Nous avons constaté qu’il existe des hospitalisations non nécessaires, d’une semaine à 15 jours, prescrites par des soignants qui font preuve d’humanité et qui ne peuvent pas laisser repartir un malade chez lui en sachant que son aidant est au bout du rouleau. Il est juste humainement nécessaire de prendre en charge ces malades pour que les aidants puissent souffler. Mais, pour ça, une structure de répit aurait très bien fait l’affaire. On ne peut pas se satisfaire d’initiatives personnelles. Il faut que le répit soit systématique. Il faut que le répit puisse être prescrit par des médecins !

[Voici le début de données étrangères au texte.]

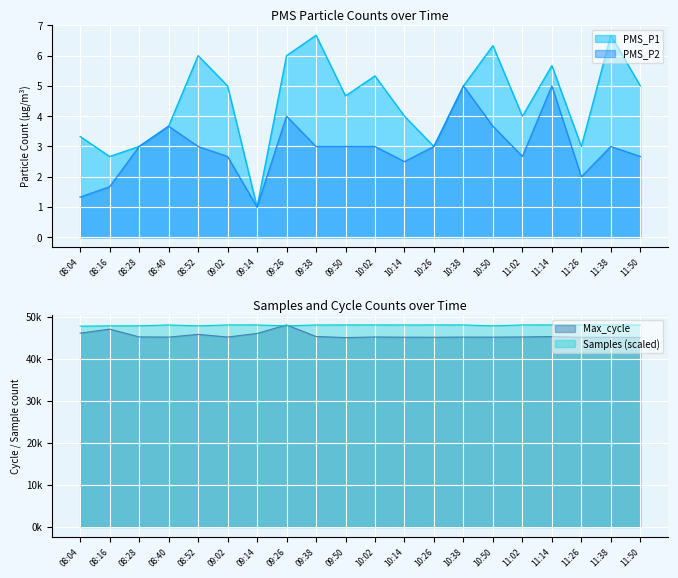

What is the spread (max minus min) of values at 09:26?

48147.0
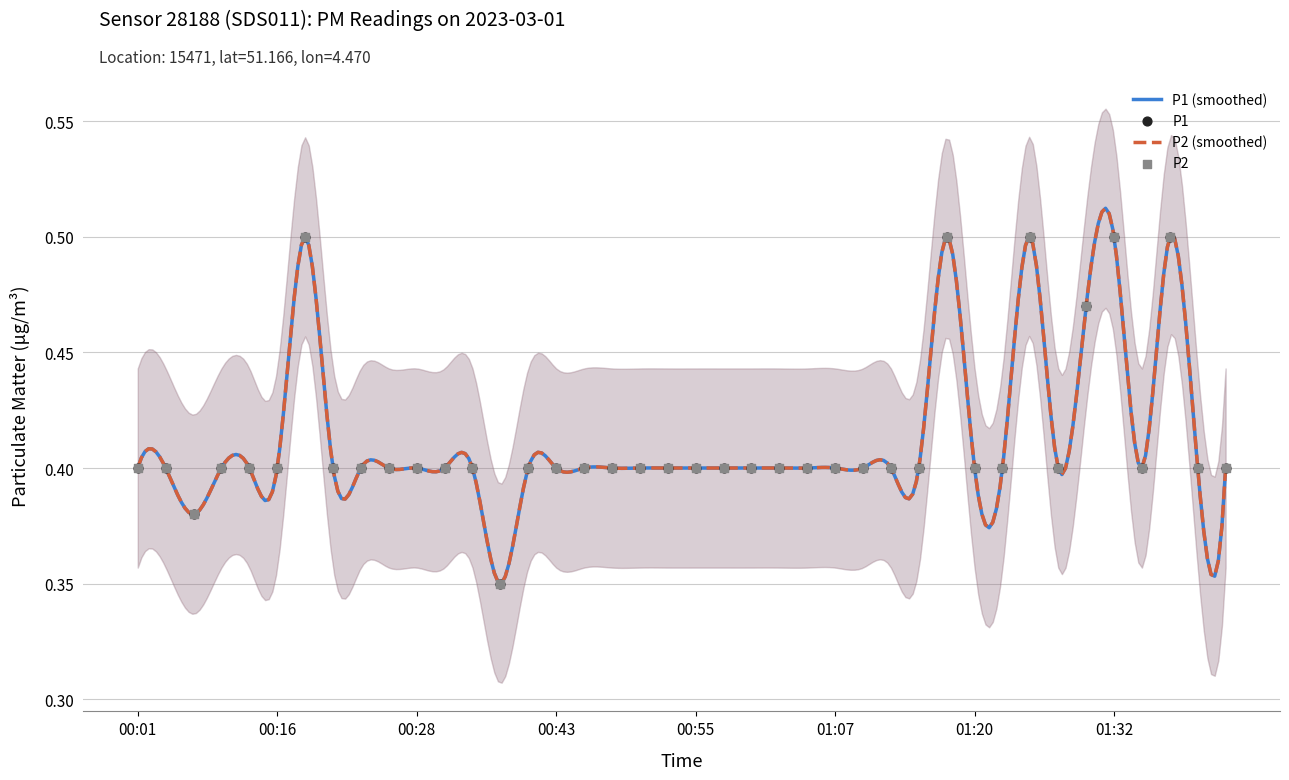

At how many categories does at least one series exceed 0?

40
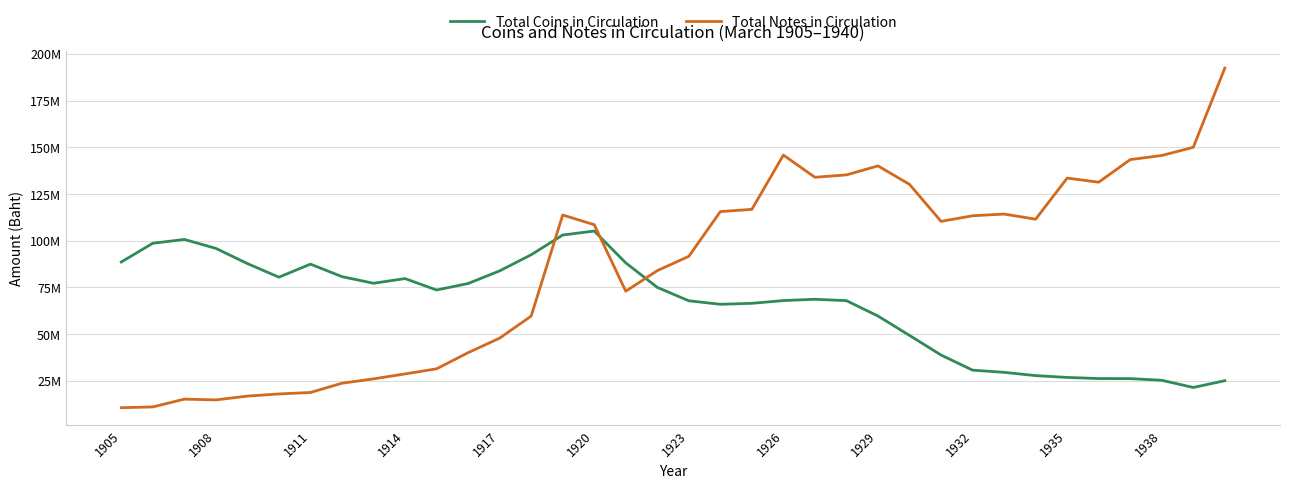

What is the average value of the Total Notes in Circulation series?

86040493.1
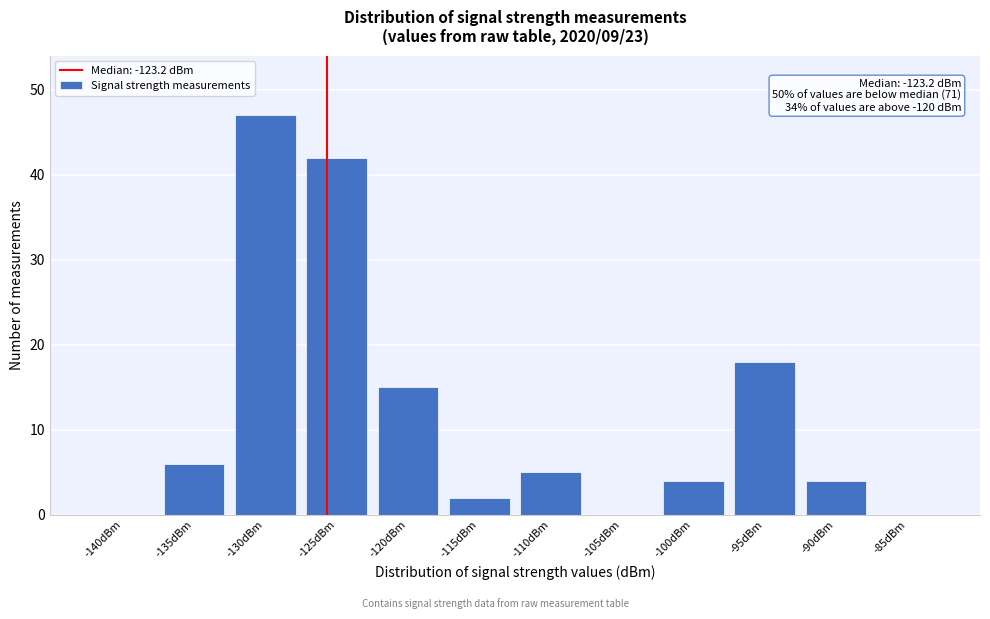

The chart shows a value of 21 at -125dBm. True or false?

False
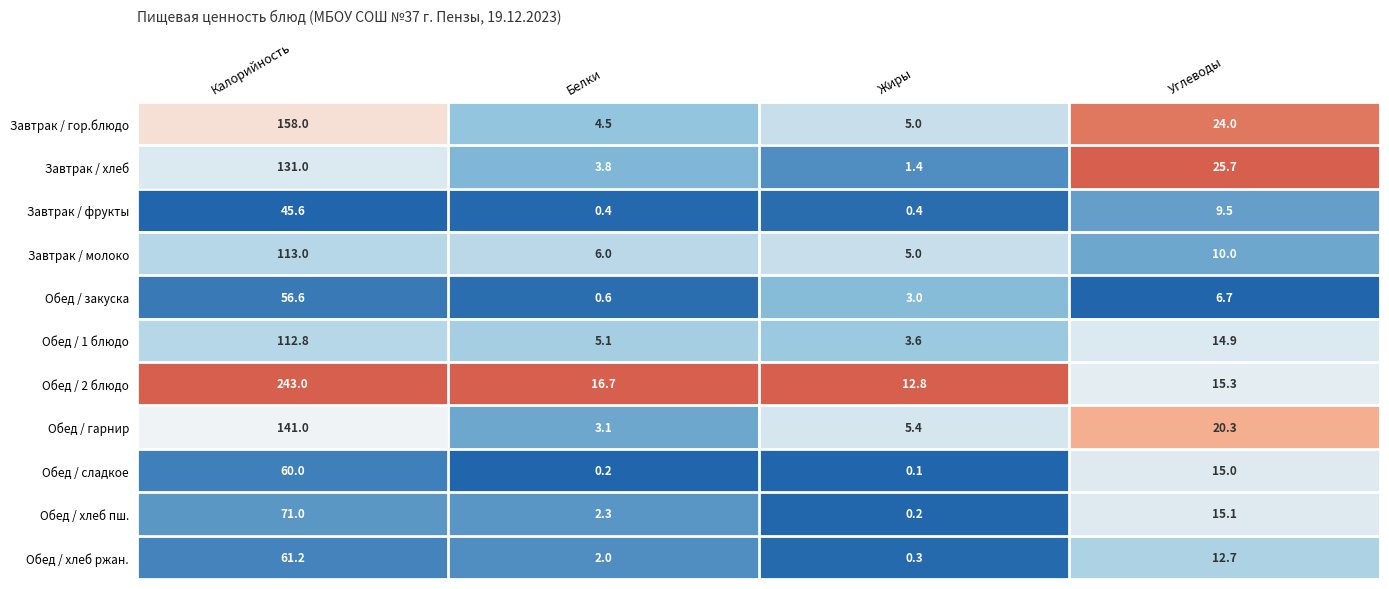

Which series has the largest range (max minus min)?

Обед / 2 блюдо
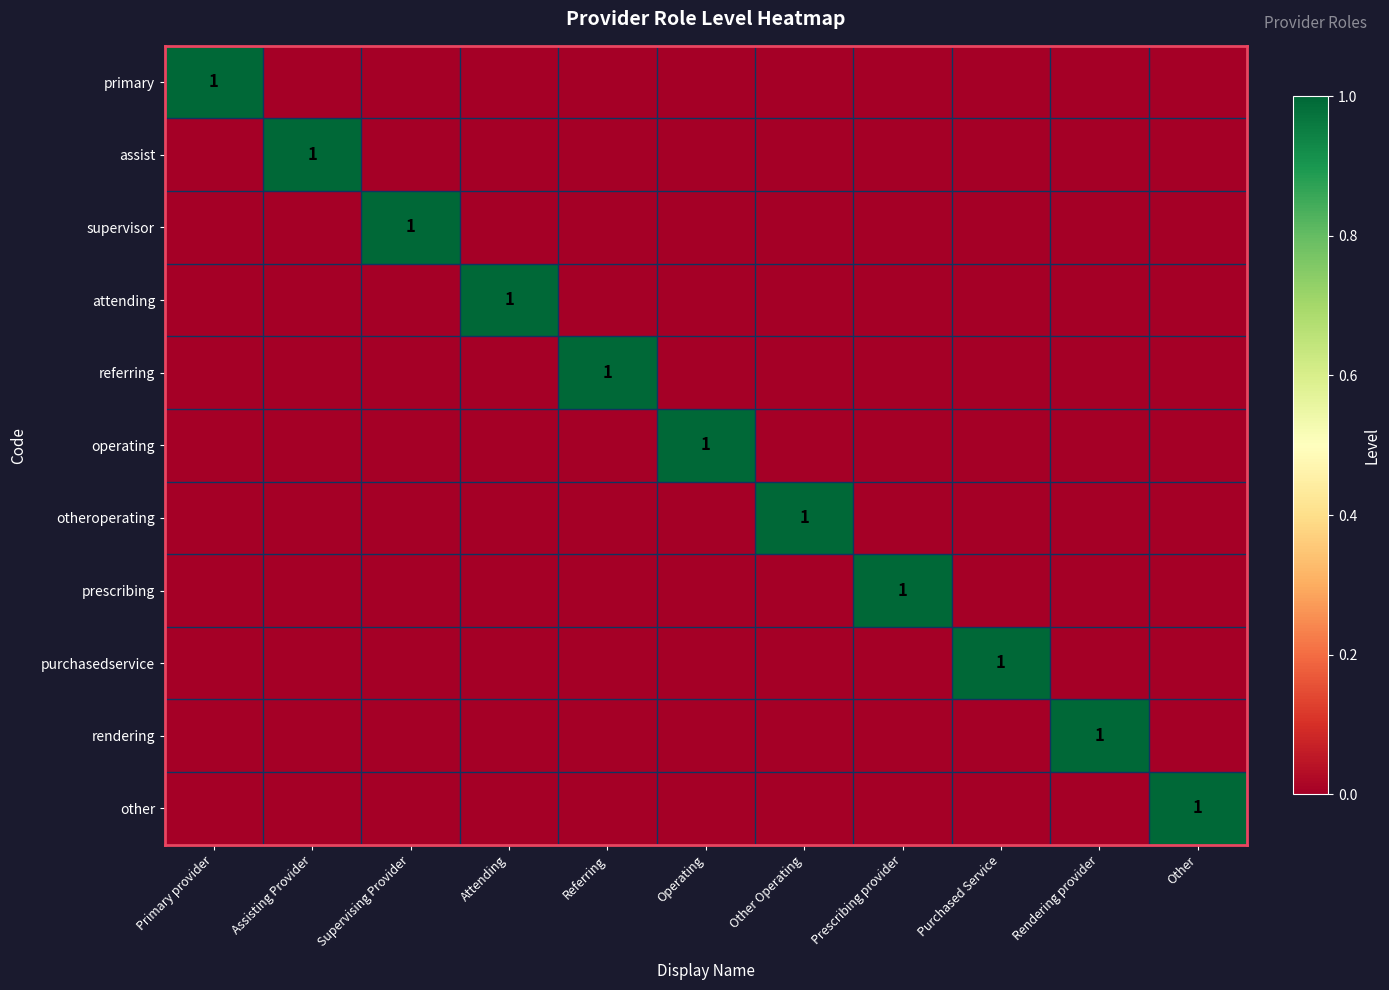

True or false: prescribing has a value of 1 at Prescribing provider.

True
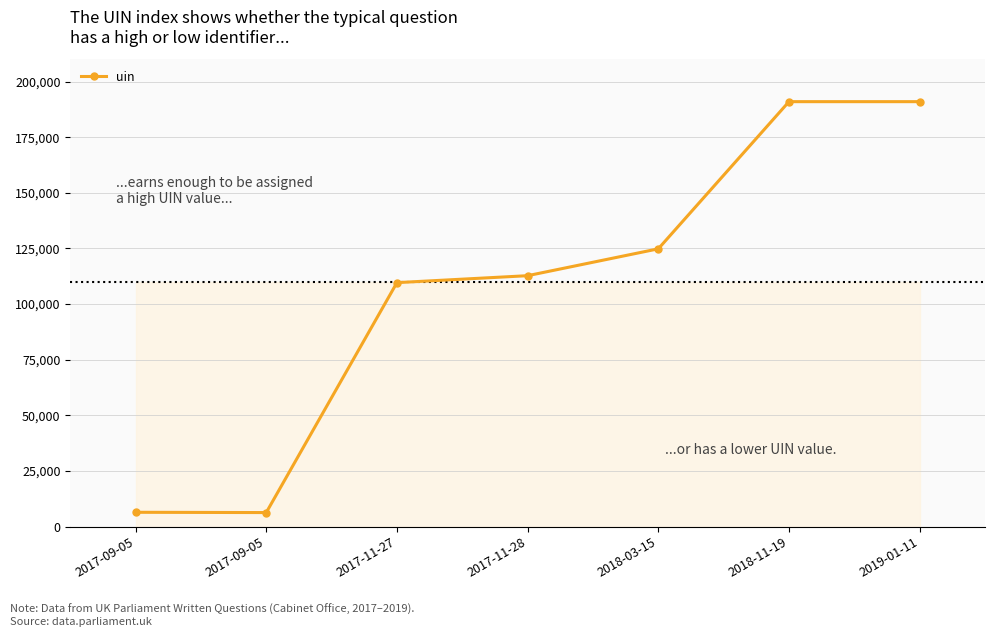

Is this an area chart (filled region under the line)?

No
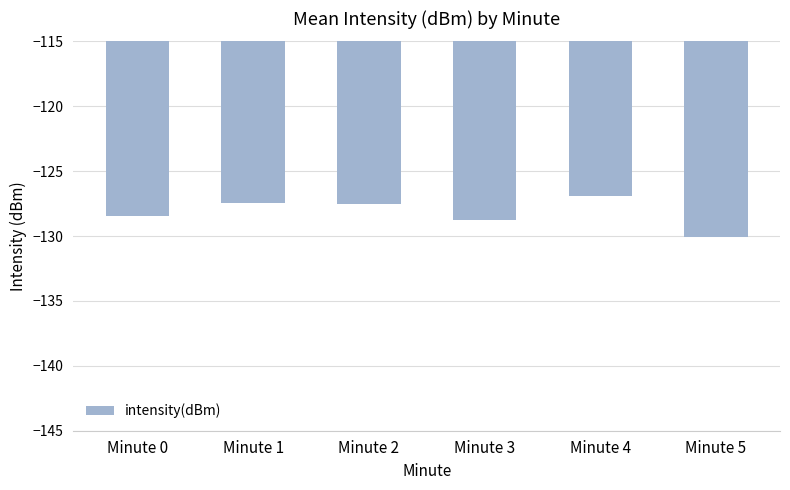

What is the change in value from Minute 0 to Minute 1?

+1.0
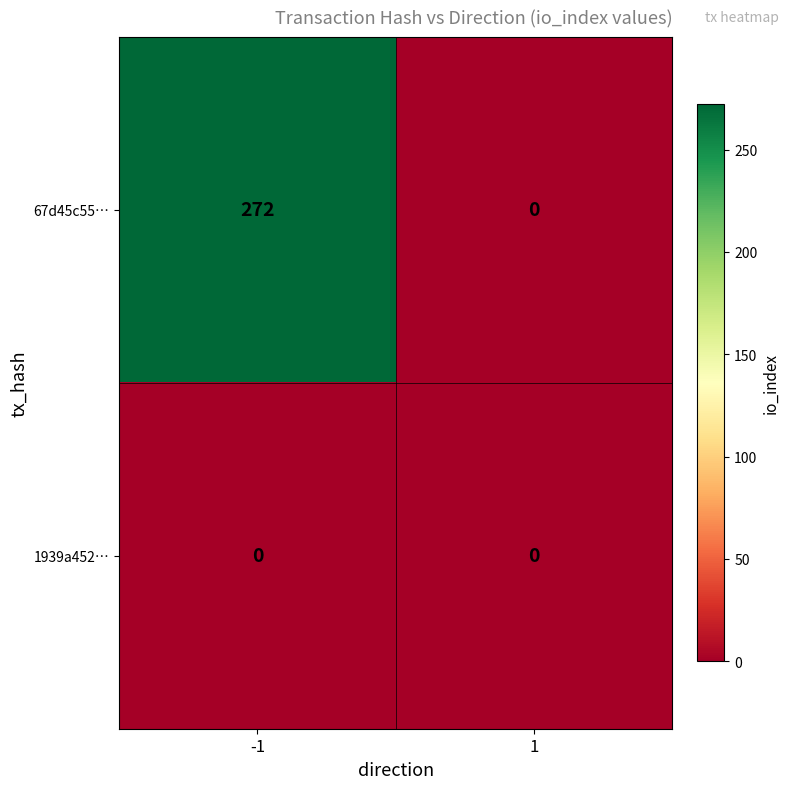

What is the difference between the 67d45c55… values at 1 and -1?

272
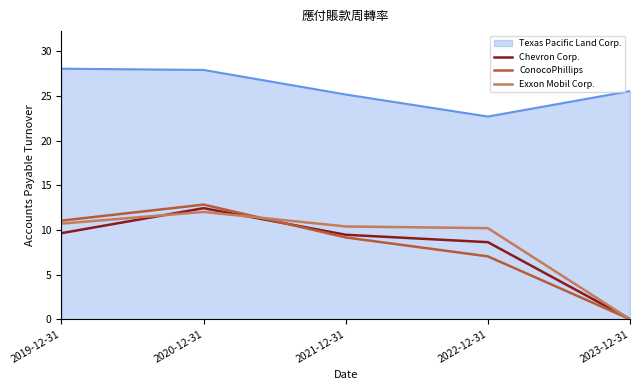

The ConocoPhillips series shows 11.0 at 2019-12-31. True or false?

True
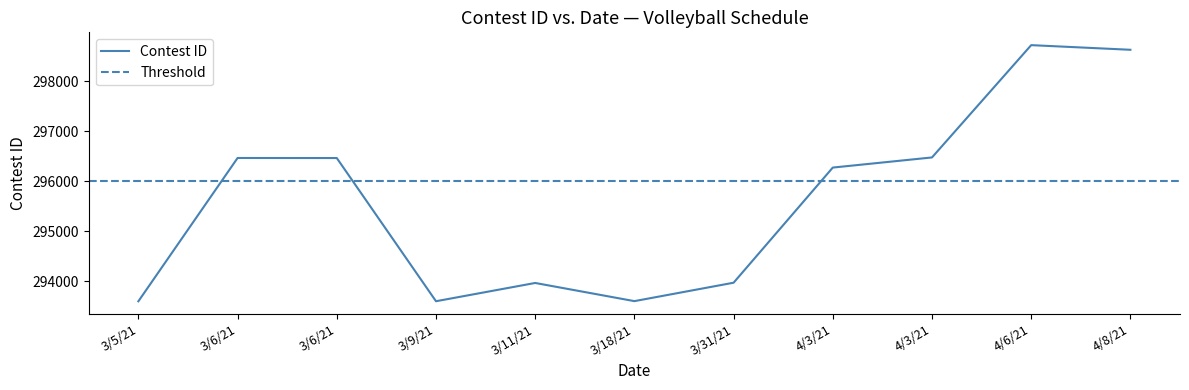

At which category does the chart reach its minimum across all series?

3/5/21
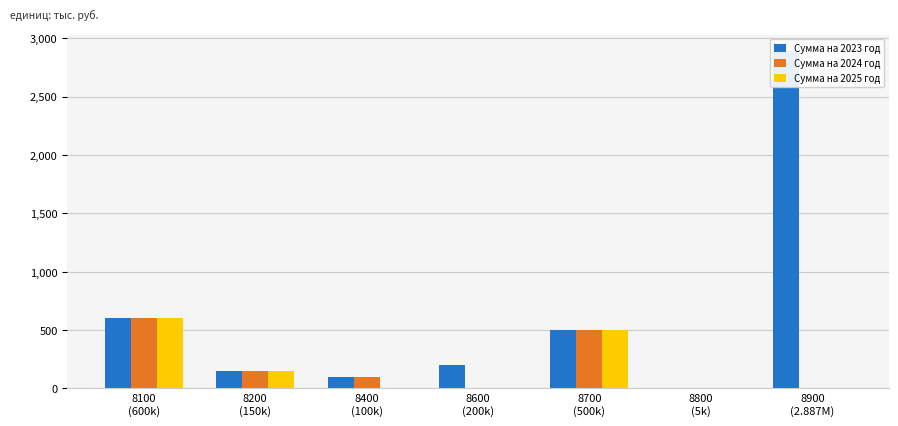

Is the value of Сумма на 2025 год at 8900
(2.887M) greater than the value of Сумма на 2024 год at 8600
(200k)?

No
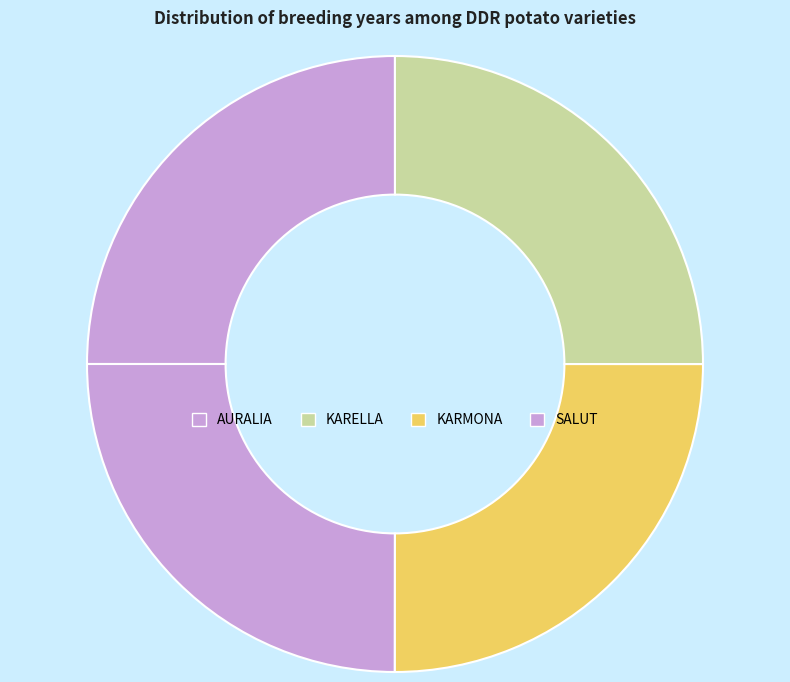

How much of the chart is everything except AURALIA?

75.0%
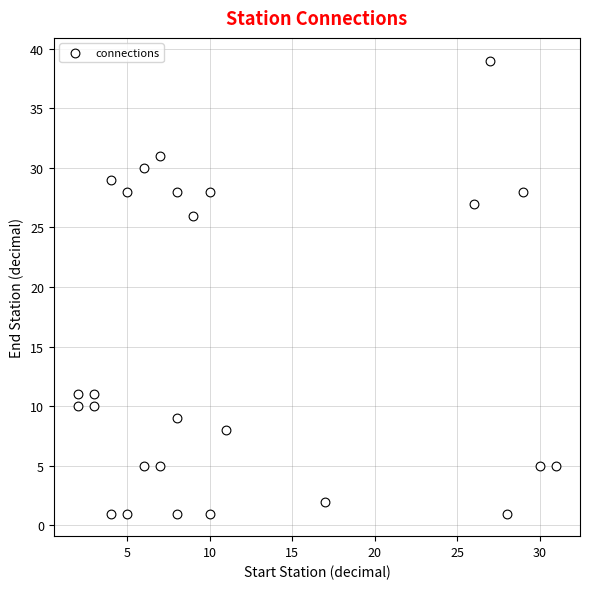

What is the range of X values (max minus min)?

29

Nous menons actuellement une étude pour démontrer que l’on se trompe quand on voit le répit comme une dépense. Une journée ou une nuit de répit coûte entre 80 et 150 euros. Une journée d’hôpital coûte au minimum 1500 euros, pris en charge par les hôpitaux et la Sécurité sociale. Personne ne considère cette dépense comme la conséquence d’un accès impossible au répit pour des gens qui ont fini par craquer ! C’est un très mauvais calcul, tant d’un point de vue social que d’un point de vue économique.

Quel est le coût du « répit caché » ? Nous allons essayer de le chiffrer. Nous pourrons alors montrer à Bercy que l’argent dépensé pourrait être utilisé pour offrir des périodes de répit aux aidants. Il suffit d’accepter de financer le médico-social et le social plutôt que le sanitaire. Il faut vraiment valoriser le répit et le rendre accessible.

JC.M. : Merci Olivier Morice de nous avoir accordé cette interview.